=== Problem details ===
The result should be every line of the listing that contains "qualsiasi".

══ Given information ══

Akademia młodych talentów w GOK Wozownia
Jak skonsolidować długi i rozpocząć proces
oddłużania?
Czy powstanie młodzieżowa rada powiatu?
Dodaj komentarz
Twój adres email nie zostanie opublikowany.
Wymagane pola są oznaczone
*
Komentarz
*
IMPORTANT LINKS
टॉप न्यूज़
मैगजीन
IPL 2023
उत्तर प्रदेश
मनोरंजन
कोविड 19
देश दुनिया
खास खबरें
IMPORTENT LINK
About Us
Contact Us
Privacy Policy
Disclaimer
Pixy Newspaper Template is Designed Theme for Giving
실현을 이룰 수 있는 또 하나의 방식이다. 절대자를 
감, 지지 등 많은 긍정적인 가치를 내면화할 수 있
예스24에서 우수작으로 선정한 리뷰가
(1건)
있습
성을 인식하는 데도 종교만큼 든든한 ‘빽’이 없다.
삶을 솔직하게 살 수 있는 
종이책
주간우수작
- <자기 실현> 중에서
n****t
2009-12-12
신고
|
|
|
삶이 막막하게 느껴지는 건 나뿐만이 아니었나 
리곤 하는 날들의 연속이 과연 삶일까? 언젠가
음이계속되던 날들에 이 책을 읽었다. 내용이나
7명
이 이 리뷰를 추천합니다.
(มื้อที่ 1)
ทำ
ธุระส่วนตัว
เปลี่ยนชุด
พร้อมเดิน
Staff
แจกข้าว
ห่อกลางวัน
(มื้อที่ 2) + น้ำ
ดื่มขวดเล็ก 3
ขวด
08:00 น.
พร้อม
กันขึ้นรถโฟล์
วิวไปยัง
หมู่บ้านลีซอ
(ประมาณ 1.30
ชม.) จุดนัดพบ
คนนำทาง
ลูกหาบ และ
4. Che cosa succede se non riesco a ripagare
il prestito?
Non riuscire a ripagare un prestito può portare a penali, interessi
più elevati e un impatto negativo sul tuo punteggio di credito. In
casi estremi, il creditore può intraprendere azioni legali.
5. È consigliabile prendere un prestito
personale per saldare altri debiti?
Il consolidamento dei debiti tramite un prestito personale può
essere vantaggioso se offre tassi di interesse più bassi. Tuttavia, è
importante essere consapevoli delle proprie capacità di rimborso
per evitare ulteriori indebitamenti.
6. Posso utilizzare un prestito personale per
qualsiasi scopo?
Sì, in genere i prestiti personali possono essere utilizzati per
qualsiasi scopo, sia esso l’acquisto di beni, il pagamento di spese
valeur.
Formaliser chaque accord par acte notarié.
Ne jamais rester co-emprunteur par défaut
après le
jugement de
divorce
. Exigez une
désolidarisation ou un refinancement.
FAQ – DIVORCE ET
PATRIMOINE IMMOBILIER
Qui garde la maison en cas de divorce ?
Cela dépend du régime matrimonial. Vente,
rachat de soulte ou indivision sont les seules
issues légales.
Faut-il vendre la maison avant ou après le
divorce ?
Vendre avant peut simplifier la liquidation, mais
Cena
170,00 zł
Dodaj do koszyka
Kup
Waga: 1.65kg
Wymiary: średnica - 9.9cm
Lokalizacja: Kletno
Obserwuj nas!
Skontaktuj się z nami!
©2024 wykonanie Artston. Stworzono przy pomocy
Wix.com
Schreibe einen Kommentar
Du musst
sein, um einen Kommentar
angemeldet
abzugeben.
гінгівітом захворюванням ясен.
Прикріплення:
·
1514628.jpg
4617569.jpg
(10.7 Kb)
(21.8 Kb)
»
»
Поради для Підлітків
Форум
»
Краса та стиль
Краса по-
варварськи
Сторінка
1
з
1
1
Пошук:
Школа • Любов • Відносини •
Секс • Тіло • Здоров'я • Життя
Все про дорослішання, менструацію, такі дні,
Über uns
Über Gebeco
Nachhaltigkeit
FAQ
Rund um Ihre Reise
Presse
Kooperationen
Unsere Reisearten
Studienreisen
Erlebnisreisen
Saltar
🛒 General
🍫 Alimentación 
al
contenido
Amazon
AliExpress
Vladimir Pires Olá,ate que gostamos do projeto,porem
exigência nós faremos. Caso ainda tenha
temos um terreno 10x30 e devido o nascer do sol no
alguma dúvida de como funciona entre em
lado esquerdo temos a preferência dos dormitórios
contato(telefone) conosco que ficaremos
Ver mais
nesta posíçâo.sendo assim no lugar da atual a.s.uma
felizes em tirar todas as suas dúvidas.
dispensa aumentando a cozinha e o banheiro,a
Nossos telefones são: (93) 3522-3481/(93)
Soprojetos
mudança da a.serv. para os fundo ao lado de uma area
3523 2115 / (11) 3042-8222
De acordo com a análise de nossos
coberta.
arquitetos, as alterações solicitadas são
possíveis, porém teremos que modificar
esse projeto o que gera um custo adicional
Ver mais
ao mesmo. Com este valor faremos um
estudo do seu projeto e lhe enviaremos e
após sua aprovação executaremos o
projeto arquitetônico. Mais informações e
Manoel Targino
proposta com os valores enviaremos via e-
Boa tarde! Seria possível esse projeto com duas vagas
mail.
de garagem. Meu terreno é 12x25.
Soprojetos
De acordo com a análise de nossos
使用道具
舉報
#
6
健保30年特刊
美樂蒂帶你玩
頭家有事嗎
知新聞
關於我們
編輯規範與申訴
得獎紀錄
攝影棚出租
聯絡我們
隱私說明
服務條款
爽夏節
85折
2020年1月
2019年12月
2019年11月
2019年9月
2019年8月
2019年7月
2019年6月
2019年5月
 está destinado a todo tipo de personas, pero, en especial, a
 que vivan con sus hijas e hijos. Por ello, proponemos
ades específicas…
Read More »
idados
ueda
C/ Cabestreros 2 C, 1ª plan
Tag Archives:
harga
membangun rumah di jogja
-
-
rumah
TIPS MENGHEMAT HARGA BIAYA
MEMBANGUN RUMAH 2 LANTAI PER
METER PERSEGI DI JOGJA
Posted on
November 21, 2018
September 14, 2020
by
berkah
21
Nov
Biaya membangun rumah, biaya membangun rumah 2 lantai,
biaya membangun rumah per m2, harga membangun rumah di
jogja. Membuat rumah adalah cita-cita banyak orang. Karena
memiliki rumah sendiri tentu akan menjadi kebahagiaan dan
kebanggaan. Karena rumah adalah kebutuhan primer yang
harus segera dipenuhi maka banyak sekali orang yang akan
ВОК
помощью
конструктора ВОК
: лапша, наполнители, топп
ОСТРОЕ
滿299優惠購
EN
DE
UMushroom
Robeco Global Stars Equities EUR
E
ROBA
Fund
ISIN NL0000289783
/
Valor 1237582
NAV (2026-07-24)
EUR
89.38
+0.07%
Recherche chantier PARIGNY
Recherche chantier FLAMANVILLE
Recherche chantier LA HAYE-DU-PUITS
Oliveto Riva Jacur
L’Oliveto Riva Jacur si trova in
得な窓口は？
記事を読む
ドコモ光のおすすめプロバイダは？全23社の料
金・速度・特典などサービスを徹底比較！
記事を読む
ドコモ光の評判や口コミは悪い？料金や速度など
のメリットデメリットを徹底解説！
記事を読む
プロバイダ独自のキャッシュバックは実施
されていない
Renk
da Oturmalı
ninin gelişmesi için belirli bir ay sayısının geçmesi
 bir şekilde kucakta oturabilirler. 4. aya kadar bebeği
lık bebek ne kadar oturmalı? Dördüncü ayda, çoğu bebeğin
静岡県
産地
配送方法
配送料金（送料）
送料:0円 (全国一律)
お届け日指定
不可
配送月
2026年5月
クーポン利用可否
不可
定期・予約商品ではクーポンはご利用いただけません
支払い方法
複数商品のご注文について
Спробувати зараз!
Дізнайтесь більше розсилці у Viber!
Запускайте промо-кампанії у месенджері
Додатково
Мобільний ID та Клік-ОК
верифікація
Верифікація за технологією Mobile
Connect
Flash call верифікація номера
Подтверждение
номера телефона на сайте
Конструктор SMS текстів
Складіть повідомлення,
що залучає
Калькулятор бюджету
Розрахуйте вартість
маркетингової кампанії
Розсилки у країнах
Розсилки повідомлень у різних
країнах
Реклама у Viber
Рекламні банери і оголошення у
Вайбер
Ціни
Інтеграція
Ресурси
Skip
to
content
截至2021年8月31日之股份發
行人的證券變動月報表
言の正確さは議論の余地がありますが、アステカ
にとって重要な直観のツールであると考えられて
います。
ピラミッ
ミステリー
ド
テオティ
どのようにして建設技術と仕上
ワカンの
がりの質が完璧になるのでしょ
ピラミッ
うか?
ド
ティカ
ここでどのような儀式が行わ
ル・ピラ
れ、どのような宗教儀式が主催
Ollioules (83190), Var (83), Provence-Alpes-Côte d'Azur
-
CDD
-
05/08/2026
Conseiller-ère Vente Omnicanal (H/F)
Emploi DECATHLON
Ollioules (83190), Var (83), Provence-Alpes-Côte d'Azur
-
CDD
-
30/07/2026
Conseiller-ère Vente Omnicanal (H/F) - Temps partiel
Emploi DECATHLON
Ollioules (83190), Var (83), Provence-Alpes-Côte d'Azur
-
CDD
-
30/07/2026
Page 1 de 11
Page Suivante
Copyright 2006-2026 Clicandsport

═══

=== Problem solution ===
qualsiasi scopo?
qualsiasi scopo, sia esso l’acquisto di beni, il pagamento di spese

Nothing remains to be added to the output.